Suffragists across Utah lobbied politicians and submitted thousands of petitions in favor of their efforts. But they faced a looming fear from their opposition: Would enfranchising women risk Utah’s chances of statehood?
This question became the most “hotly debated issue” of the state’s constitutional convention in 1895, according to Utah historians. Ultimately, the delegates voted overwhelmingly to enfranchise Utah women and give them the right to hold office when Utah became the 45th state the following year. This applied mainly to white women, though, leaving out women of color who weren’t considered citizens at the time.
Crowds gathered 125 years ago this month to watch the debate. “It must have been wild,” said Kathryn MacKay, a history professor at Weber State University. Women stood on tables to hear and there was “not an inch of standing room" at the Salt Lake City-County Building, according to newspaper reports at the time. At one point, there was a suggestion to move to a bigger venue.

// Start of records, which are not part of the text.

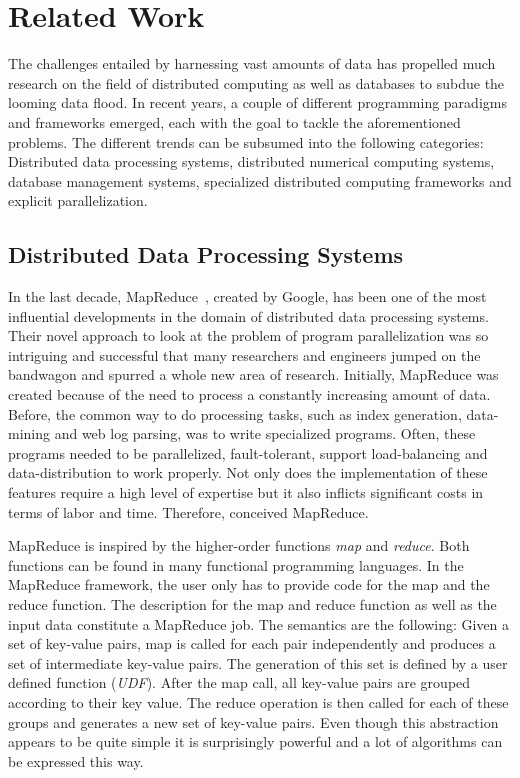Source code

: \section{Related Work}
\label{cha:relatedwork}

The challenges entailed by harnessing vast amounts of data has propelled much research on the field of distributed computing as well as databases to subdue the looming data flood.
In recent years, a couple of different programming paradigms and frameworks emerged, each with the goal to tackle the aforementioned problems.
The different trends can be subsumed into the following categories: Distributed data processing systems, distributed numerical computing systems, database management systems, specialized distributed computing frameworks and explicit parallelization.

\subsection{Distributed Data Processing Systems}

In the last decade, MapReduce~\cite{dean:c2008a}, created by Google, has been one of the most influential developments in the domain of distributed data processing systems.
Their novel approach to look at the problem of program parallelization was so intriguing and successful that many researchers and engineers jumped on the bandwagon and spurred a whole new area of research.
Initially, MapReduce was created because of the need to process a constantly increasing amount of data.
Before, the common way to do processing tasks, such as index generation, data-mining and web log parsing, was to write specialized programs.
Often, these programs needed to be parallelized, fault-tolerant, support load-balancing and data-distribution to work properly.
Not only does the implementation of these features require a high level of expertise but it also inflicts significant costs in terms of labor and time.
Therefore, \cite{dean:c2008a} conceived MapReduce.

MapReduce is inspired by the higher-order functions \emph{map} and \emph{reduce}.
Both functions can be found in many functional programming languages.
In the MapReduce framework, the user only has to provide code for the map and the reduce function.
The description for the map and reduce function as well as the input data constitute a MapReduce job.
The semantics are the following:
Given a set of key-value pairs, map is called for each pair independently and produces a set of intermediate key-value pairs.
The generation of this set is defined by a user defined function (\emph{UDF}).
After the map call, all key-value pairs are grouped according to their key value.
The reduce operation is then called for each of these groups and generates a new set of key-value pairs.
Even though this abstraction appears to be quite simple it is surprisingly powerful and a lot of algorithms can be expressed this way.

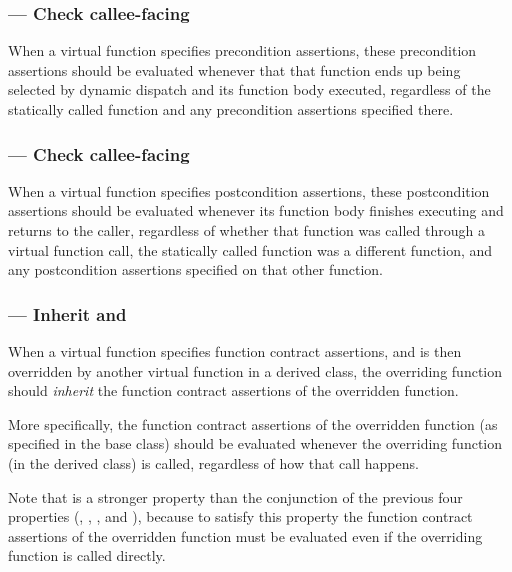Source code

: \subsubsection{ --- Check callee-facing }

When a virtual function specifies precondition assertions, these precondition assertions should be evaluated whenever that that function ends up being selected by dynamic dispatch and its function body executed, regardless of the statically called function and any precondition assertions specified there.


\subsubsection{ --- Check callee-facing }

When a virtual function specifies postcondition assertions, these postcondition assertions should be evaluated whenever its function body finishes executing and returns to the caller, regardless of whether that function was called through a virtual function call, the statically called function was a different function, and any postcondition assertions specified on that other function.


\subsubsection{ --- Inherit  and }


When a virtual function specifies function contract assertions, and is then overridden by another virtual function in a derived class, the overriding function should \emph{inherit} the function contract assertions of the overridden function.

More specifically, the function contract assertions of the overridden function (as specified in the base class) should be evaluated whenever the overriding function (in the derived class) is called, regardless of how that call happens.

Note that  is a stronger property than the conjunction of the previous four properties (, , , and ), because to satisfy this property the function contract assertions of the overridden function must be evaluated even if the overriding function is called directly.

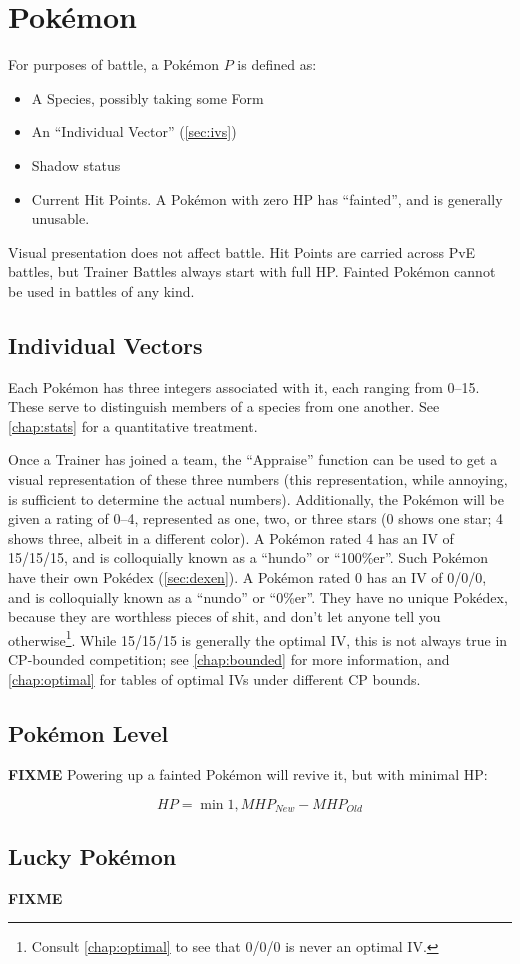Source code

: \chapter{Pokémon}
\label{chap:pokemon}
For purposes of battle, a Pokémon $P$ is defined as:
\begin{itemize}
\item A Species, possibly taking some Form
\item An ``Individual Vector'' (\autoref{sec:ivs})
\item Shadow status
\item Current Hit Points. A Pokémon with zero HP has ``fainted'', and is generally unusable.
\end{itemize}
Visual presentation does not affect battle.
Hit Points are carried across PvE battles, but Trainer Battles always start
 with full HP\@.
Fainted Pokémon cannot be used in battles of any kind.

\section{Individual Vectors}
\label{sec:ivs}
Each Pokémon has three integers associated with it, each ranging from 0--15.
These serve to distinguish members of a species from one another.
See \autoref{chap:stats} for a quantitative treatment.

Once a Trainer has joined a team, the ``Appraise'' function can be used to
  get a visual representation of these three numbers (this representation,
  while annoying, is sufficient to determine the actual numbers).
Additionally, the Pokémon will be given a rating of 0--4, represented as
  one, two, or three stars (0 shows one star; 4 shows three, albeit in a different color).
A Pokémon rated 4 has an IV of 15/15/15, and is colloquially known as a ``hundo'' or ``100\%er''.
Such Pokémon have their own Pokédex (\autoref{sec:dexen}).
A Pokémon rated 0 has an IV of 0/0/0, and is colloquially known as a ``nundo'' or ``0\%er''.
They have no unique Pokédex, because they are worthless pieces of shit,
  and don't let anyone tell you otherwise\footnote{Consult \autoref{chap:optimal}
  to see that 0/0/0 is never an optimal IV.}.
While 15/15/15 is generally the optimal IV, this is not always true in CP-bounded
  competition; see \autoref{chap:bounded} for more information,
  and \autoref{chap:optimal} for tables of optimal IVs under different CP bounds.

\section{Pokémon Level}
\label{sec:plevel}
\textbf{FIXME}
Powering up a fainted Pokémon will revive it, but with minimal HP\@:

\[ HP = \min{1, MHP_{New} - MHP_{Old} } \]

\section{Lucky Pokémon}
\label{sec:lucky}
\textbf{FIXME}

It was new and experimental when Utah women first got the right to vote in 1870, MacKay said. Utah seemed like a safe place to test out suffrage, and East Coast politicians expected women in the territory would vote against leaders of The Church of Jesus Christ of Latter-day Saints and end plural marriage. But after Latter-day Saint women used their ballots to defend polygamy, Congress stripped Utah women of their suffrage in 1887.
During the push in 1895 to regain those rights, there were eloquent speeches, grassroots efforts and eventually a celebratory visit from national suffragist Susan B. Anthony. But, MacKay said, it was “really a fight."